■ PROBLEM TO SOLVE ■
Leave out the pictures, and write out exactly the lines from the beginning of the material to the line holding "My name is Lucas", that line included, and nothing else.

*** MATERIAL FOR THIS EXERCISE Section Begins ***

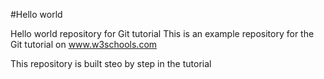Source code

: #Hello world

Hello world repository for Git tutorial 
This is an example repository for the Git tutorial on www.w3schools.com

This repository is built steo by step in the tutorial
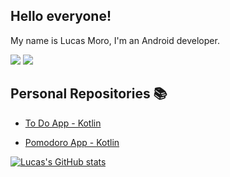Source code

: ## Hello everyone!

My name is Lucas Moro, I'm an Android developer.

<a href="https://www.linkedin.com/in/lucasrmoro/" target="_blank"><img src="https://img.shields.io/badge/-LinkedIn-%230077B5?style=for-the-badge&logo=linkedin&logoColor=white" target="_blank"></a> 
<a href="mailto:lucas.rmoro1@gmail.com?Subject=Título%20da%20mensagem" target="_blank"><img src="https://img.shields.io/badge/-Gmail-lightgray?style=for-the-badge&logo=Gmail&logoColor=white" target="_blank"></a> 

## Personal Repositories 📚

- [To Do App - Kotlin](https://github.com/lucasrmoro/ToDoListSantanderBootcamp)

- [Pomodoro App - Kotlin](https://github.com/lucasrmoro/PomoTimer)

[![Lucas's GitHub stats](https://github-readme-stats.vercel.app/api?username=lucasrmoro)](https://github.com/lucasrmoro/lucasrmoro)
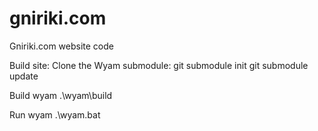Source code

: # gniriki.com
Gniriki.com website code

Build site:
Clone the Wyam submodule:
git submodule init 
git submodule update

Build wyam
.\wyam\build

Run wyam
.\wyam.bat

*** MATERIAL FOR THIS EXERCISE Section Ends ***

■ EXERCISE OUTPUT ■
Source code

: #Hello world

Hello world repository for Git tutorial 
This is an example repository for the Git tutorial on www.w3schools.com

This repository is built steo by step in the tutorial
Source code

: ## Hello everyone!

My name is Lucas Moro, I'm an Android developer.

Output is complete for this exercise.